The photo above shows a Micro-75 cable under test.  The cable is being tested at 50mv at 2 nanoseconds and you can see this info on the screen. At the left of the screen you will see the impedance lines. The line marked "50 ohm REF" is the part of the test loop that consists of the Precision 50 ohm cable built into the TDR. The cable under test is compared by the TDR to this Reference cable. Then the portion of the signal trace that is between the 50 ohm reference cable and the cable under test is a jagged line that represents the cable adapters to mate the TDR's special pulse head connectors to the RCA, BNC, or F connectors of the Micro-75 cable. The trace for the cable under test begins at the bold vertical line and goes to the right side of the photo. A quality 75 ohm cable will have this portion of the trace exactly centered on the 75 ohm line and be very flat within +- 1.6 ohms for the entire length of the cable including the tips.

If there are any flaws in the cable or if the manufacturer uses cheap 50 ohm connectors, there will be a peak or a dip in the signal trace. In the case of a cheap 50 ohm connector, the first part of the trace will start on the 50 ohm impedance line for the length of the connector, then climb up to the 75 ohm line where the trace is representing the cable. And this variation
in impedance from true 75 ohms will cause reflections or echoes in the cable. Each deviation will cause reflections and the reflections are added to previous reflections.
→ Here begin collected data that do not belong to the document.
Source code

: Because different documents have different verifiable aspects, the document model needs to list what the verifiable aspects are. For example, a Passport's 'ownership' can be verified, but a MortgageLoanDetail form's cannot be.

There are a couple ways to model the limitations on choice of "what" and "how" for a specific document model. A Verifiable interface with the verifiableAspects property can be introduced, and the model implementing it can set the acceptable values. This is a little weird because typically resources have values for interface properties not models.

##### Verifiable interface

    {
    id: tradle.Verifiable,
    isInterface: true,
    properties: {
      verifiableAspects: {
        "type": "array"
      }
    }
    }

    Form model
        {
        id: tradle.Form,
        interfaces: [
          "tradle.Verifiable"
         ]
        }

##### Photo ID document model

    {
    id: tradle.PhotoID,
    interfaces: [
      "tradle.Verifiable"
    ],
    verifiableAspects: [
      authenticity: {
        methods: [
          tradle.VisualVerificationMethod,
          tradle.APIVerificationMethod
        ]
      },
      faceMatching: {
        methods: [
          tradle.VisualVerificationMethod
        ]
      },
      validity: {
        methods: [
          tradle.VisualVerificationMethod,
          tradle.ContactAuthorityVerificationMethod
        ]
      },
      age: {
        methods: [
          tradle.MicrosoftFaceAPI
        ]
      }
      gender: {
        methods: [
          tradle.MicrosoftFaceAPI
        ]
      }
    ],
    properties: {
If you have enough reflections and enough serious deviations, your signal will be seriously compromised and can even be lost completely.

Part of the great performance of the Micro-75 digital cables is their exact tolerance to a true 75 ohm characteristic impedance. This means the entire signal is cleanly passed through the entire cable length with the absolute minimum of reflections and echoes. Then add in the superior double shielding, quality one-piece construction RCA plugs, quality hand termination, and mil-spec heat shrink; and you simply have the best digital cable on the planet.